ENEMY -- 3

10K 570 16
                                    

"Lo serius?" Tanya laki-laki itu pada gadis cantik yang ada dihadapannya kini. Ruang musik milik sekolah ini seakan sudah menjadi tempat rahasia untuk berdiskusi bagi mereka berdua.

Mata tajam yang dimiliki gadis itu beralih menatap cowok yang ada dihadapannya, "Kapan sih gue pernah boong sama lo kalo soal ginian?" Tanyanya sambil tersenyum sinis--salah satu kebiasaan yang tak dapat ia hilangkan.

"Gue pengen nyoba itu cewek, jadinya," ucapan laki-laki itu langsung dihadiahi toyoran di kepalanya. "Lo kalo ngomong tuh yang bener! Jangan sembarangan!" Bentak gadis itu padanya.

Cowok itu kembali terkekeh, "Lagian jadi cewek gampang banget diboongin, 'kan gue jadi penasaran,"

"Gue nggak ngerti apa yang keren dari cewek itu," gadis itu terdiam, memberi jeda pada ucapannya. "Sampe-sampe lo berdua bisa nemplok sama dia,"

Sontak, tawa cowok itu keluar dengan kerasnya. "Lo pikir, gue beneran mau sama dia? Gue cuma pengen reputasinya ancur kok, gitu aja."

Gadis itu meliriknya, "Lo emang bener-bener jahat, ya."

Lantas, cowok itu kembali terkekeh. "Lebih jahat mana, sama cewek yang selalu ngebuat cerita horor di kehidupan nyata musuh cewek itu?"

Gadis itu menggumam, namun masih sangat jelas untuk di dengar dalam ruangan yang benar-benar sepi.

"Sialan." Gumam gadis itu.

- - - - -

"Mikayla!"

Mendengar namanya dipanggil oleh sang guru olahraga, Kayla yang tengah menutup pintu perpustakaan berlari kecil menuju Pak Genta saat pintu itu benar-benar sudah ditutup olehnya.

"Ada apa ya, Pak?" Tanyanya saat sudah berdiri di hadapan guru itu. "Bapak sudah tahu siapa yang jadi pelatih kamu nanti,"

Belum sempat Kayla bertanya, Pak Genta sudah lebih dulu memanggil..., "Evan!"

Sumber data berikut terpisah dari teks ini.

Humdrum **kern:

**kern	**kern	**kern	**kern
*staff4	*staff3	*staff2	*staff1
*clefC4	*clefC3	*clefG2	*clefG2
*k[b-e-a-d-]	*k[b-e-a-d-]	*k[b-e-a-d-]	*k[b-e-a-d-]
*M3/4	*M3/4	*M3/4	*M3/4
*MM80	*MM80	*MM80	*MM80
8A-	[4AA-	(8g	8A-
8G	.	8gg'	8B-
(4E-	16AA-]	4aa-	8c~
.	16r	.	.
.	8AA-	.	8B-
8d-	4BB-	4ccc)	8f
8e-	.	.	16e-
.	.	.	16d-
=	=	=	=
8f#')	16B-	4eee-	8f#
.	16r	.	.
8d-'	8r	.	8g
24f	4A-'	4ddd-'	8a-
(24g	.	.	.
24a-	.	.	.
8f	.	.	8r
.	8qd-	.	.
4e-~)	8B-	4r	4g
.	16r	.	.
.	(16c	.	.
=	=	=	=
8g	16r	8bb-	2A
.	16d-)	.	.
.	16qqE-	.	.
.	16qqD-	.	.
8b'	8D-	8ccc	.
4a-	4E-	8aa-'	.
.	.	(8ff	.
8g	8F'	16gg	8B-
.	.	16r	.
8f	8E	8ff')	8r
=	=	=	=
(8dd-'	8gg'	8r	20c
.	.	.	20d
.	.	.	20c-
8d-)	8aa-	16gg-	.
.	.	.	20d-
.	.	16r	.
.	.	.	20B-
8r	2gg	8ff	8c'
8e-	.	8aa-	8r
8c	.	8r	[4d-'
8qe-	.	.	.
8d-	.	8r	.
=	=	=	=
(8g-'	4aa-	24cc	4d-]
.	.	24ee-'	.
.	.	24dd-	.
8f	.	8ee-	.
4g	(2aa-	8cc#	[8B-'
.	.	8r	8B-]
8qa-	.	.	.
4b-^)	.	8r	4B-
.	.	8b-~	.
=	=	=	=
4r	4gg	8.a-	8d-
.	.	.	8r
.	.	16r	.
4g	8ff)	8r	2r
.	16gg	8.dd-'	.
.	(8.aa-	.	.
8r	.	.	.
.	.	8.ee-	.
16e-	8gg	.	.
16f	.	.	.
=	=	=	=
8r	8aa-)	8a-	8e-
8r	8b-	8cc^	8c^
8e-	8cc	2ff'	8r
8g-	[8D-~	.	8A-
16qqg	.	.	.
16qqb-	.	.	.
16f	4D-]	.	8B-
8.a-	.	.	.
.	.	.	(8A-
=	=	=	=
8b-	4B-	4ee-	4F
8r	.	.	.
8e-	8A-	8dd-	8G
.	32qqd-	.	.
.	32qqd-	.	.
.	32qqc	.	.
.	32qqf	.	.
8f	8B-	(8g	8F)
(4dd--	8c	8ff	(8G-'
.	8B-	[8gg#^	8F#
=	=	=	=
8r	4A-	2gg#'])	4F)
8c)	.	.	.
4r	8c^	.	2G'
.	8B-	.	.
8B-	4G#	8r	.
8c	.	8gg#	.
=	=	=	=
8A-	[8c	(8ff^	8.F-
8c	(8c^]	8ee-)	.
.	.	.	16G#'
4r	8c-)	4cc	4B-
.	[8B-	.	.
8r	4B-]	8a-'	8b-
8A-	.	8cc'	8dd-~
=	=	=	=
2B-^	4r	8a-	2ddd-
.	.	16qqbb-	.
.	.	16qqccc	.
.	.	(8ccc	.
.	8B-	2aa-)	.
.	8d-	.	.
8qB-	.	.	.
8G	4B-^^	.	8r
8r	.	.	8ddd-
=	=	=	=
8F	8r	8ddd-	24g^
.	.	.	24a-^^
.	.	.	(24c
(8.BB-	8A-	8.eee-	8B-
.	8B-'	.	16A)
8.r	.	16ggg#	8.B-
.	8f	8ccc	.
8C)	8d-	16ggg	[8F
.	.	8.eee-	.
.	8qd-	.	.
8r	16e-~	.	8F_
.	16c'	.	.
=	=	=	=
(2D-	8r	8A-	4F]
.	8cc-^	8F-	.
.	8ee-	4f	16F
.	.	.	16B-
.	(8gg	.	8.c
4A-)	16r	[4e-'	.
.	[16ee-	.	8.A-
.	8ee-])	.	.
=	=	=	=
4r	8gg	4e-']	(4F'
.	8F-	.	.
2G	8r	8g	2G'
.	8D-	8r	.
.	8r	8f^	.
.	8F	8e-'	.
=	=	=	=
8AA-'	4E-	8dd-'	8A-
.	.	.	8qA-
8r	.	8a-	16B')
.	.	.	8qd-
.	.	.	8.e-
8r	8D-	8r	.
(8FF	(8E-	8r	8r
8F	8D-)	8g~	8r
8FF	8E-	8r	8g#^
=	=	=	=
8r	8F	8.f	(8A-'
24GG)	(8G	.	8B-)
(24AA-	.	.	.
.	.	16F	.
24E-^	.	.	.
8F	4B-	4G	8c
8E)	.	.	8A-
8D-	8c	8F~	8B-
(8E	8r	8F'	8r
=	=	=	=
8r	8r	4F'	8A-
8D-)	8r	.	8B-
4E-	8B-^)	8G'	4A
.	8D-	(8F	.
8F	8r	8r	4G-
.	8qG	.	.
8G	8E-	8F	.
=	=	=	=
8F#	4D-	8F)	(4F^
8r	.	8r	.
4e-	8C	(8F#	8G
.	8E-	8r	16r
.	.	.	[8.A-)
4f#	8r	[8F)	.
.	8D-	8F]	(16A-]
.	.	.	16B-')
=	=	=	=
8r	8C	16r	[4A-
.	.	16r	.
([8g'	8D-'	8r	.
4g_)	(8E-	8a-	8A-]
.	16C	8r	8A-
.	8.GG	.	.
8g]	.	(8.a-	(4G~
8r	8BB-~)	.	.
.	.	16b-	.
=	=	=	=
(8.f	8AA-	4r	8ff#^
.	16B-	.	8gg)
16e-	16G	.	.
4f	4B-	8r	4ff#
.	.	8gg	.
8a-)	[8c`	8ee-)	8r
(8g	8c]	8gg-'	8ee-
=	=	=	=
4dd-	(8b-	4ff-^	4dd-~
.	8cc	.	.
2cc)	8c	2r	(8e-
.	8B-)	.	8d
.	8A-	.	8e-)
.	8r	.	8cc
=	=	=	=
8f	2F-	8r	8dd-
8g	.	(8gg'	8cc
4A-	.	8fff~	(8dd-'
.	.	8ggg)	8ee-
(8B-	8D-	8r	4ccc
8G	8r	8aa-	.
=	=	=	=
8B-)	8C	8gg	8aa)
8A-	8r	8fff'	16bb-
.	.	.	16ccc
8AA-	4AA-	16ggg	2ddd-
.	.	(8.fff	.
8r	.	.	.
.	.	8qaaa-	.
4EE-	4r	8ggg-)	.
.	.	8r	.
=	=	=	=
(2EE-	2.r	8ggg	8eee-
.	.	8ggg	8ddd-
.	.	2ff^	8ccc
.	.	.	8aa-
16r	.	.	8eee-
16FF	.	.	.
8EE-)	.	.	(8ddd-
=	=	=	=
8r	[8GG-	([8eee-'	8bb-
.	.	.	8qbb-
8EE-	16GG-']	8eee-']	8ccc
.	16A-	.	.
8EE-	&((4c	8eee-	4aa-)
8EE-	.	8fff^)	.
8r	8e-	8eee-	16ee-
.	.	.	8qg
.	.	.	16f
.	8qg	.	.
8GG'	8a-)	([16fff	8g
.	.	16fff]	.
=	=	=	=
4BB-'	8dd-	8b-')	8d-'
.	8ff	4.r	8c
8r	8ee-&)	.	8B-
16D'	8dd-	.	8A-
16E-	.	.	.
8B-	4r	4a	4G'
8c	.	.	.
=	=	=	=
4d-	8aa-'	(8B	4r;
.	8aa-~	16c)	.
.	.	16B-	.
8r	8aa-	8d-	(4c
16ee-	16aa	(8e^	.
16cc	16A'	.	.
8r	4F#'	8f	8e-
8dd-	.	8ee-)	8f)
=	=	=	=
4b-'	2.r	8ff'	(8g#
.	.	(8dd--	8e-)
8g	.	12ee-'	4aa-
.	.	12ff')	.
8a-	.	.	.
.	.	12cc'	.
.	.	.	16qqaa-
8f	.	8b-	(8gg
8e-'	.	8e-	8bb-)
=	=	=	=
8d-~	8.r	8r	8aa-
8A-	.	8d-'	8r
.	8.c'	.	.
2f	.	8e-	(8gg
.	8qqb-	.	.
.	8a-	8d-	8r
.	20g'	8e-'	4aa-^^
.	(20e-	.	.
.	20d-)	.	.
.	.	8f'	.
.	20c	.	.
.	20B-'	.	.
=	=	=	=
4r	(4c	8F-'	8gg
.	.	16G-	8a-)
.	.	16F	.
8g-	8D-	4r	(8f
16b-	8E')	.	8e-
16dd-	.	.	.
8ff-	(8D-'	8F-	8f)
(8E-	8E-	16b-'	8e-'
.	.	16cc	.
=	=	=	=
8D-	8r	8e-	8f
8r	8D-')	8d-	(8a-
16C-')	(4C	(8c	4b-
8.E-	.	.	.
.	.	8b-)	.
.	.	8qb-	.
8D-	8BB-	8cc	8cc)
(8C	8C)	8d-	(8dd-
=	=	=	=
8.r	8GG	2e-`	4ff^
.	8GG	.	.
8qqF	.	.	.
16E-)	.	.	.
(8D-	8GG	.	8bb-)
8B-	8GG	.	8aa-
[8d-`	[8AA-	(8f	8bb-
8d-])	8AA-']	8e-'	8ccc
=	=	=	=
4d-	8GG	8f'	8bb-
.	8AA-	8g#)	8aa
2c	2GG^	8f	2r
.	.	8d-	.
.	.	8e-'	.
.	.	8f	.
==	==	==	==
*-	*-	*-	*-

Apa-apaan ini? Kayla mulai mematung di tempat ia berdiri sekarang. Sialan. Ia terus merutuki dirinya karena terlalu bodoh dalam bermain basket. Sepintar apapun diri Kayla, sifat 'lupa' adalah manusiawi.

Kini, Kayla merasa seperti melupakan segala fakta-fakta yang ada. Kayla lupa bahwa pemimpin dari basketball club di sekolahnya ini adalah Evan. Kayla lupa bahwa jagoan basket di sekolah ini adalah Evan. Kayla lupa bahwa Evan sangat mahir dalam memainkan bola tersebut. Kayla lupa bahwa puluhan prestasi basket disekolahnya merupakan dibawah pimpinan Evan. Kayla lupa bahwa kapten basket SMA High School adalah Evan.

Kayla juga hampir lupa, kalau Evan adalah musuh dan saingannya selama dua tahun ini.

Tubuh Evan masih penuh dengan keringat, namun ia tetap berlari menghampiri Pak Genta. Diliriknya Kayla yang berdiri di samping Pak Genta dengan wajah yang tak bisa diartikan.

"Evan, kamu bisa ngajarin orang lain dalam bermain basket, kan?" Tanya guru itu. Evan menelan air ludahnya sendiri, mulai merasa gusar dengan penebakan yang terjadi di dalam benaknya.

"Tolong ajari Kayla, ya?"

Kedua pasang mata yang ada dihadapan Pak Genta sama-sama membesar. Secara tidak sengaja, mereka juga berkata dengan bersamaan, "Saya nggak mau, Pak!"

Satu alis milik Pak Genta terangkat begitu mendengar ucapan kedua muridnya ini. "Loh, kenapa? Kalian kan temenan, Kayla ketua osis, kamu wakilnya. Kelas kalian juga bersebelahan, kan?"

"Saya nggak mau temenan sama dia!" Ucapan Evan dan Kayla yang bersamaan lagi membuat Pak Genta tertawa.

Kayla menginjak kaki Evan dengan keras--sangat keras. "Lo ngikutin aja sih!"